* [Selected passage]:
#####

# Camel Trail Cornwall



## Francesca (16 Oct 2012)

Hi has anybody dont the Camel Trail in Cornwall? Me and him indoors are taking our campervan and bikes to Padstow in Cornwall at the end of October for about 5 days to do some MTB and also do the Camel Trail. Anybody also know of any good MTB trails around the Cornwall/Devon areas?
much appreciate replies
cheers
Fran


----------



## PK99 (16 Oct 2012)

Camel trail is good scenery but in cycling terms a complete doddle!


----------



## Francesca (16 Oct 2012)

PK99 said:


> Camel trail is good scenery but in cycling terms a complete doddle!


 yeah its a disused railway, so its going to be easy , but want to do it anyway, but also want to know if nearby MTB trails.


----------



## jonny jeez (16 Oct 2012)

My missus did the cycle wine tour there a few years ago and loved it...very good fun and plenty of "testing" along the way. She stopped of for a few days in their B&B and thought that was also wonderful.

I'd recommend that as part of a trip if you have time.

http://www.camelvalley.com/vineyard-tours


----------



## PK99 (16 Oct 2012)

Francesca said:


> yeah its a disused railway, so its going to be easy , but want to do it anyway, but also want to know if nearby MTB trails.


 
We spend a week in that area (Padstow/St Merryn) every year and I don't recall ever seeing MTB riders out in the wild.
But there are some recommendations here > http://www.bikeradar.com/forums/viewtopic.php?p=14945256


----------



## Francesca (16 Oct 2012)

cheers guys :-)


----------



## Davidc (16 Oct 2012)

The main part is Padstow to Bodmin, but there's a lovely (scenically) bit up an old mineral railway as well that's worth a look. I've ridden it a couple of times with people who don't want to use roads. There are some more cycle trails which are easy in the south of cornwall too, some along old mineral railways.

In Devon there's the coast to coast (Ilfracombe to Plymouth) that's worth doing, even the Tarka trail at the northern end isn't too busy at this time of year. As an alternative you can ride from Bude and pick up the southern bit not far from Oakhampton.


----------



## lulubel (16 Oct 2012)

#####

* [Problem 1]: For the Camel Trail thread, decide whether each statement agrees with it: (a) Francesca plans to spend about five days around Padstow; (b) PK99 often sees mountain bikers near Padstow; (c) Davidc gives the Devon coast to coast route as running from Ilfracombe to Plymouth. Answer yes or no for each and quote the deciding words.
* [Problem 2]: Write out the stretch of the Camel Trail thread from "cheers guys :-)" through "far from Oakhampton.".

* [Material]:
#####

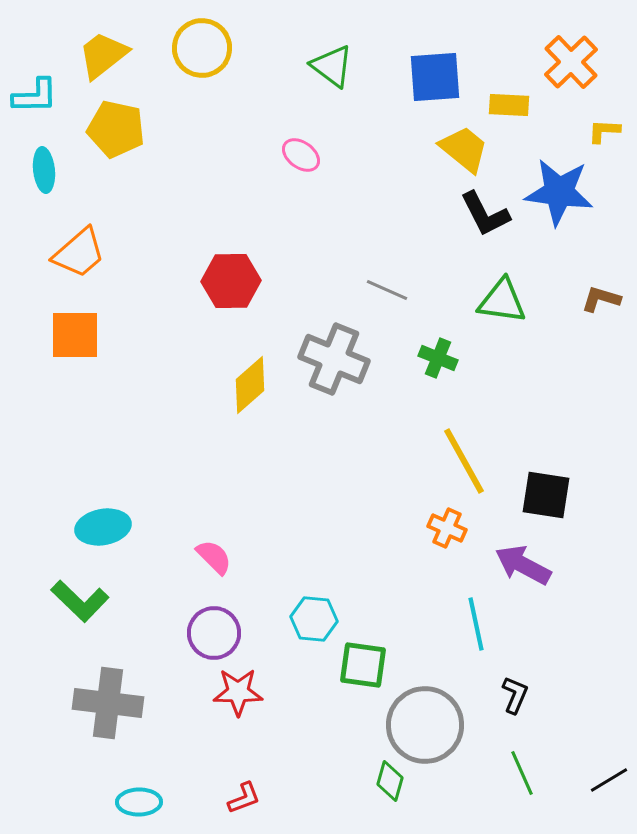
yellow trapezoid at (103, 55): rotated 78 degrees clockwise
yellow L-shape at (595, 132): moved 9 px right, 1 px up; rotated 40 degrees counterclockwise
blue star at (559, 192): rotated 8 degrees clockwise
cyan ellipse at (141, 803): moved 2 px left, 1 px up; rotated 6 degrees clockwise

#####

* [Correct answer 1]:
(a) Yes: "to Padstow in Cornwall at the end of October for about 5 days"
(b) No: "I don't recall ever seeing MTB riders out in the wild."
(c) Yes: "the coast to coast (Ilfracombe to Plymouth)"

* [Correct answer 2]:
cheers guys :-)


----------



## Davidc (16 Oct 2012)

The main part is Padstow to Bodmin, but there's a lovely (scenically) bit up an old mineral railway as well that's worth a look. I've ridden it a couple of times with people who don't want to use roads. There are some more cycle trails which are easy in the south of cornwall too, some along old mineral railways.

In Devon there's the coast to coast (Ilfracombe to Plymouth) that's worth doing, even the Tarka trail at the northern end isn't too busy at this time of year. As an alternative you can ride from Bude and pick up the southern bit not far from Oakhampton.